Needed from the data below: every line from the one with "Using Hasura's Auth" up to and including the one with "In a normal", repeated exactly and with nothing else.
**** GIVEN RECORDS
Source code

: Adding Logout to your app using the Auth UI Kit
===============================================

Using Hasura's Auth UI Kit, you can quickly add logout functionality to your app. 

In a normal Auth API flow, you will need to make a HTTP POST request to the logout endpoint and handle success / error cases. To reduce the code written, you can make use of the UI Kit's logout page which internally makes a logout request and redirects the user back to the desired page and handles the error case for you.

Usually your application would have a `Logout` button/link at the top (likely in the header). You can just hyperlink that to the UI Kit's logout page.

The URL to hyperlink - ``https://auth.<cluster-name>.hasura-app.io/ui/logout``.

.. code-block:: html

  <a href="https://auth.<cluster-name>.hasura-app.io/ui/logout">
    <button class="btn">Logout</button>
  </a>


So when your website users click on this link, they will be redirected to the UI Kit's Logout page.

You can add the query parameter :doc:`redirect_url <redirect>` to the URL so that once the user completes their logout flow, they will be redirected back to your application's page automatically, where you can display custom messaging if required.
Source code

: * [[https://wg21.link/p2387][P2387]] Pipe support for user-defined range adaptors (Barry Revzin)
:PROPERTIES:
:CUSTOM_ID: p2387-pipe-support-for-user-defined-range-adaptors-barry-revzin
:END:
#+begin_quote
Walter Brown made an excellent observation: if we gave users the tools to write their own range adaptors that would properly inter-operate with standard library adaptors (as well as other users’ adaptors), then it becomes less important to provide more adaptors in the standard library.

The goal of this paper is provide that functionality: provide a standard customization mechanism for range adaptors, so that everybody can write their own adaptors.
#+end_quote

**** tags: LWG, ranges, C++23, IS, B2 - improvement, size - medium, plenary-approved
********
__RESPONSE AREA__:
Using Hasura's Auth UI Kit, you can quickly add logout functionality to your app. 

In a normal Auth API flow, you will need to make a HTTP POST request to the logout endpoint and handle success / error cases. To reduce the code written, you can make use of the UI Kit's logout page which internally makes a logout request and redirects the user back to the desired page and handles the error case for you.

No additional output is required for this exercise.